* [WHAT IS EXPECTED]
Write out exactly the lines from the one holding "#1 M=9; X=1; Y=0; W=0; Z=1;" to the last line of the entries, both ends included and nothing else, without the pictures.

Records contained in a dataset
▶

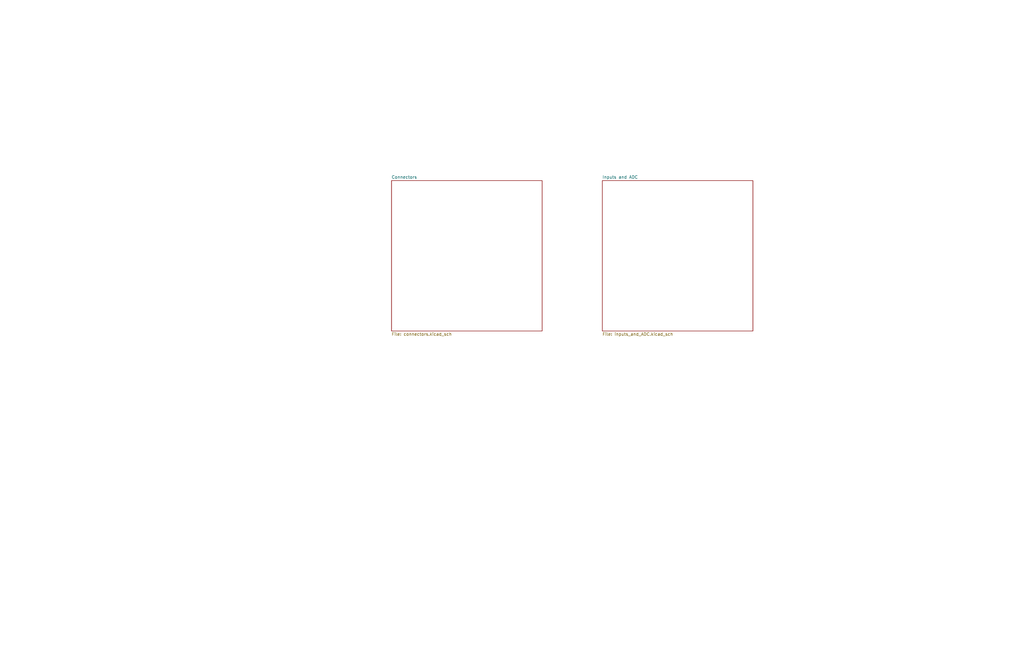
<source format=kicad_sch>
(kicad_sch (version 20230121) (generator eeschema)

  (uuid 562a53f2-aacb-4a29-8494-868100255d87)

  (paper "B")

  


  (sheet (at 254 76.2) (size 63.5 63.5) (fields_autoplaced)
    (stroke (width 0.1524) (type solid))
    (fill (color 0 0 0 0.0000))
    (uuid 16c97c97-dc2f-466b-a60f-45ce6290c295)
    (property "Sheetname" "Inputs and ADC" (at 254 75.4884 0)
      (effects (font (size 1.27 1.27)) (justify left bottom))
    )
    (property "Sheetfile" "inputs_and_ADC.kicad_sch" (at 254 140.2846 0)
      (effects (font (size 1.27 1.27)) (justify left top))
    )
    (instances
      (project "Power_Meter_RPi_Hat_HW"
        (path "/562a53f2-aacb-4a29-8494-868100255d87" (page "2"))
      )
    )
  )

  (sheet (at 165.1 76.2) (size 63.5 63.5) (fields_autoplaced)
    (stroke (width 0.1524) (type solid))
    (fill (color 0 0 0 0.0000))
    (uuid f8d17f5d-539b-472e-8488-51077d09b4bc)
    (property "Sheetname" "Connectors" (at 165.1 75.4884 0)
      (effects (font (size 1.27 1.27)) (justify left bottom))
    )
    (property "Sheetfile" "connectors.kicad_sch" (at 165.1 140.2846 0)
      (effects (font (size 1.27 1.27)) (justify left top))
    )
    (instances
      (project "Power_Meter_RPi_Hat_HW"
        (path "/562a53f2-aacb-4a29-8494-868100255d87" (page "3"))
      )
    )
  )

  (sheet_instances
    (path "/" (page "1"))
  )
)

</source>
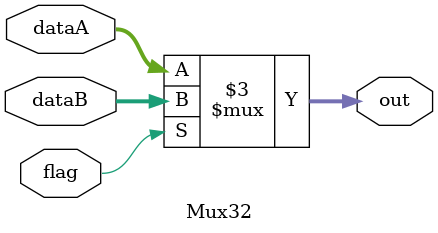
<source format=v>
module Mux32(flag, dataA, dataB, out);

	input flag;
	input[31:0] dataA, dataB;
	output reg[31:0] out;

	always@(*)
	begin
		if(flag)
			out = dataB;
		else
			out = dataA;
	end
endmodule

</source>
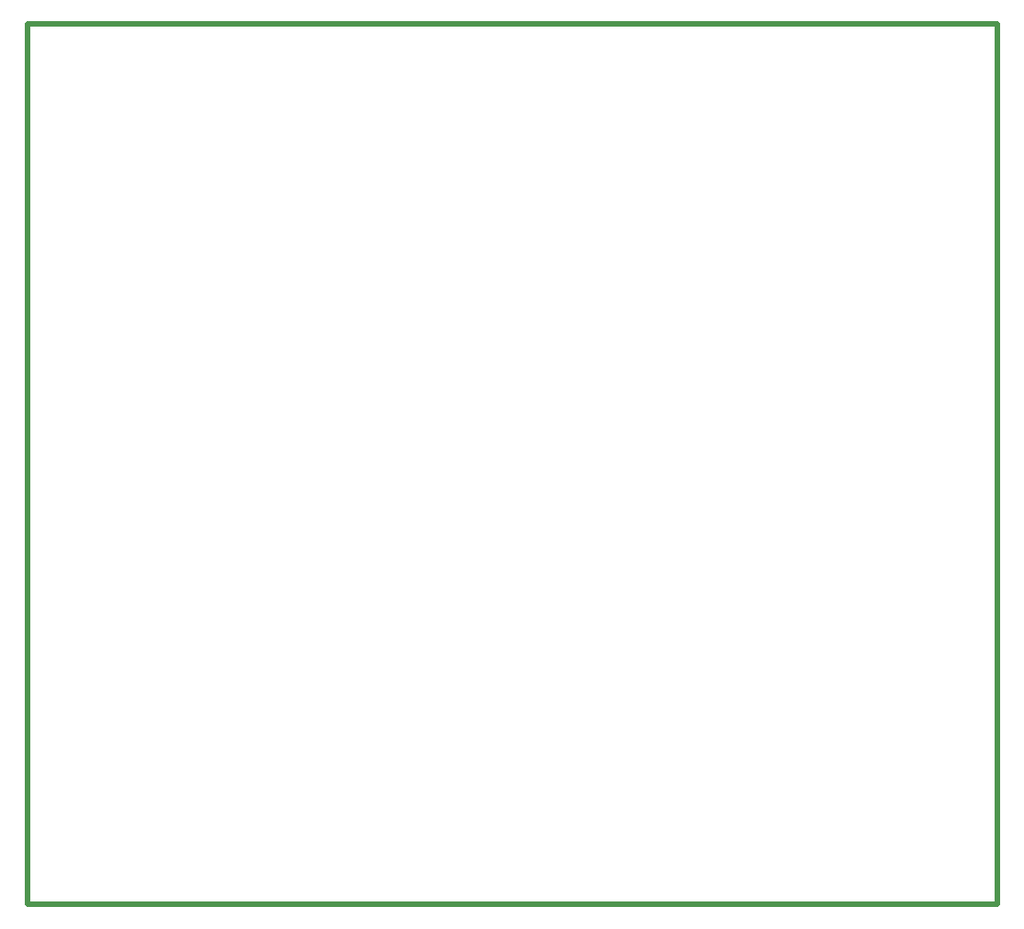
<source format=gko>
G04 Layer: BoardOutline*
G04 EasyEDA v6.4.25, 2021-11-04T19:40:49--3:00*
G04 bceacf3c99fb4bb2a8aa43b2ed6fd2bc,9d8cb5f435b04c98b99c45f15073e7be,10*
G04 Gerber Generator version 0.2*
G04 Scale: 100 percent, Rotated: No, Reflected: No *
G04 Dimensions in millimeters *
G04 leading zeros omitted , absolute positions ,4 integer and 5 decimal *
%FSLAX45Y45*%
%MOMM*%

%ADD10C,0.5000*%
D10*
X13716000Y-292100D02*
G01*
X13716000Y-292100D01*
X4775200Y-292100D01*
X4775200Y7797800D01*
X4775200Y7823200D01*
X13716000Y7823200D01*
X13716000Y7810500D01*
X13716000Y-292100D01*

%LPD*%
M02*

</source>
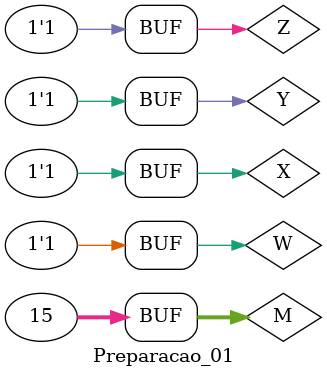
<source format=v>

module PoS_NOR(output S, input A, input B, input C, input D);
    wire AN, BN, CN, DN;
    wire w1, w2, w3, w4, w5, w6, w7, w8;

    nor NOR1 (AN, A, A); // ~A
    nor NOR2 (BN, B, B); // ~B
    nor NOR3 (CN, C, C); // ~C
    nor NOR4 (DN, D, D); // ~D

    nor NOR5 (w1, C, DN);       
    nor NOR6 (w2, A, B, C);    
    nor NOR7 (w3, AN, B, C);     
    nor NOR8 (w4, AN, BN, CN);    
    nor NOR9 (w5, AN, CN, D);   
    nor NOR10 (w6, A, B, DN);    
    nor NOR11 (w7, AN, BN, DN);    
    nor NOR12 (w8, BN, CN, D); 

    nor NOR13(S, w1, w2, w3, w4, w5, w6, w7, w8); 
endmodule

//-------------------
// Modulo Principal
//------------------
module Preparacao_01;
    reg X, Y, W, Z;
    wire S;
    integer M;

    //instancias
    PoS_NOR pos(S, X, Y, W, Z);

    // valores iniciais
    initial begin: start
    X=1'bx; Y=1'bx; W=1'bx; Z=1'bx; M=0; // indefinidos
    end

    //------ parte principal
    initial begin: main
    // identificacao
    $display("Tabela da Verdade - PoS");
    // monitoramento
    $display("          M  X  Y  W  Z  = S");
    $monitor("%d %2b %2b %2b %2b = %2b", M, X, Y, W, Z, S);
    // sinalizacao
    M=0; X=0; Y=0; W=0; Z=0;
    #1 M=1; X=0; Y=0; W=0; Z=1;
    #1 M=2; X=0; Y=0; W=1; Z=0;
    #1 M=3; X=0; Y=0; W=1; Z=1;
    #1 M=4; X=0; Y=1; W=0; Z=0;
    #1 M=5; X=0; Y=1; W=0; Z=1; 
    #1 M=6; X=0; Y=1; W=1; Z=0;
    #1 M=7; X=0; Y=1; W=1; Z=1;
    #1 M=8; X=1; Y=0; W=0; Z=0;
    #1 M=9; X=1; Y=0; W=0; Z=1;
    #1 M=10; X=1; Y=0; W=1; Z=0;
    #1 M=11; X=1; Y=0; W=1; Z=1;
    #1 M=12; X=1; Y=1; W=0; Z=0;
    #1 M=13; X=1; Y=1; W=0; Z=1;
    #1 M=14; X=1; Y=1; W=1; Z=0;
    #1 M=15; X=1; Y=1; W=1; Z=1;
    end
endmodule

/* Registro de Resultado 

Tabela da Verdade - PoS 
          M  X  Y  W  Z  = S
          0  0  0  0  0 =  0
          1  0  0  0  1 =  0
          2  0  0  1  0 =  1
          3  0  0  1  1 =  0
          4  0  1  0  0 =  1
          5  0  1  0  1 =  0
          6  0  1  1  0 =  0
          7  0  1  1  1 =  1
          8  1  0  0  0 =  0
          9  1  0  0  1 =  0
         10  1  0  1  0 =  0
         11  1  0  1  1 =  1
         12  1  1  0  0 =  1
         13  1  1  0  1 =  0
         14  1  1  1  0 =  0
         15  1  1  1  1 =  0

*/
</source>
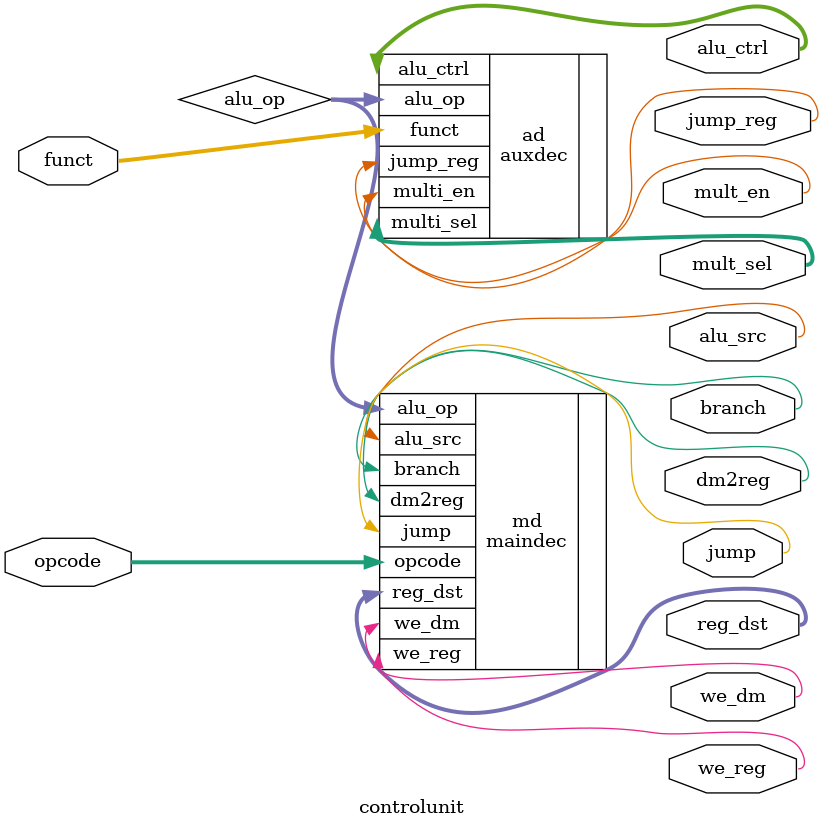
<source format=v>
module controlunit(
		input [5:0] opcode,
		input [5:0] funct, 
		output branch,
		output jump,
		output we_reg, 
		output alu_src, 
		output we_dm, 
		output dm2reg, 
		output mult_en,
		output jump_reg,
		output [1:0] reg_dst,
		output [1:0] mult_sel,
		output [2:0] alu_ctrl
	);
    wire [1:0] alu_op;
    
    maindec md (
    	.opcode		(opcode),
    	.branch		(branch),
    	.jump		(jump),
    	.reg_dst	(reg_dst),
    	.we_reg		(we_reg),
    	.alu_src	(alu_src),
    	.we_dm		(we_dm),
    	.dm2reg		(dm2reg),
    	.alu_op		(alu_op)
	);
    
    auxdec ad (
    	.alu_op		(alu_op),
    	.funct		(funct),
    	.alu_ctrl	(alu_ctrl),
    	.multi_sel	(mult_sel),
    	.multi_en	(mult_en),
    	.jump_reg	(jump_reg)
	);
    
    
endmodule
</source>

◀

* [WRITTEN REPLY]
    #1 M=9; X=1; Y=0; W=0; Z=1;
    #1 M=10; X=1; Y=0; W=1; Z=0;
    #1 M=11; X=1; Y=0; W=1; Z=1;
    #1 M=12; X=1; Y=1; W=0; Z=0;
    #1 M=13; X=1; Y=1; W=0; Z=1;
    #1 M=14; X=1; Y=1; W=1; Z=0;
    #1 M=15; X=1; Y=1; W=1; Z=1;
    end
endmodule

/* Registro de Resultado 

Tabela da Verdade - PoS 
          M  X  Y  W  Z  = S
          0  0  0  0  0 =  0
          1  0  0  0  1 =  0
          2  0  0  1  0 =  1
          3  0  0  1  1 =  0
          4  0  1  0  0 =  1
          5  0  1  0  1 =  0
          6  0  1  1  0 =  0
          7  0  1  1  1 =  1
          8  1  0  0  0 =  0
          9  1  0  0  1 =  0
         10  1  0  1  0 =  0
         11  1  0  1  1 =  1
         12  1  1  0  0 =  1
         13  1  1  0  1 =  0
         14  1  1  1  0 =  0
         15  1  1  1  1 =  0

*/
</source>
<source format=v>
module controlunit(
		input [5:0] opcode,
		input [5:0] funct, 
		output branch,
		output jump,
		output we_reg, 
		output alu_src, 
		output we_dm, 
		output dm2reg, 
		output mult_en,
		output jump_reg,
		output [1:0] reg_dst,
		output [1:0] mult_sel,
		output [2:0] alu_ctrl
	);
    wire [1:0] alu_op;
    
    maindec md (
    	.opcode		(opcode),
    	.branch		(branch),
    	.jump		(jump),
    	.reg_dst	(reg_dst),
    	.we_reg		(we_reg),
    	.alu_src	(alu_src),
    	.we_dm		(we_dm),
    	.dm2reg		(dm2reg),
    	.alu_op		(alu_op)
	);
    
    auxdec ad (
    	.alu_op		(alu_op),
    	.funct		(funct),
    	.alu_ctrl	(alu_ctrl),
    	.multi_sel	(mult_sel),
    	.multi_en	(mult_en),
    	.jump_reg	(jump_reg)
	);
    
    
endmodule
</source>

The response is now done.